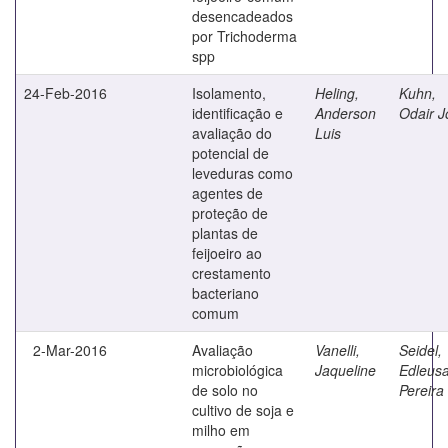
desencadeados
por Trichoderma
spp
24-Feb-2016
Isolamento,
Heling,
Kuhn,
identificação e
Anderson
Odair J
avaliação do
Luis
potencial de
leveduras como
agentes de
proteção de
plantas de
feijoeiro ao
crestamento
bacteriano
comum
2-Mar-2016
Avaliação
Vanelli,
Seidel,
microbiológica
Jaqueline
Edleus
de solo no
Pereira
cultivo de soja e
milho em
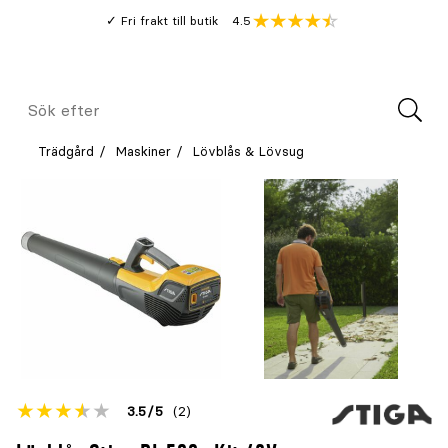
Gå
Genomsnitt
4.5
Fri frakt till butik
kund
till
Öppna
V
recension
huvudinnehållet
Meny
Sök
efter
Trädgård
Maskiner
Lövblås & Lövsug
Betyget
3.5
5
(2)
för
Öppna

### WHAT YOU WILL DO
Take every record and copy it word for word, dropping the pictures.

### EXERCISE RESULT
desencadeados
por Trichoderma
spp
24-Feb-2016
Isolamento,
Heling,
Kuhn,
identificação e
Anderson
Odair J
avaliação do
Luis
potencial de
leveduras como
agentes de
proteção de
plantas de
feijoeiro ao
crestamento
bacteriano
comum
2-Mar-2016
Avaliação
Vanelli,
Seidel,
microbiológica
Jaqueline
Edleus
de solo no
Pereira
cultivo de soja e
milho em
Gå
Genomsnitt
4.5
Fri frakt till butik
kund
till
Öppna
V
recension
huvudinnehållet
Meny
Sök
efter
Trädgård
Maskiner
Lövblås & Lövsug
Betyget
3.5
5
(2)
för
Öppna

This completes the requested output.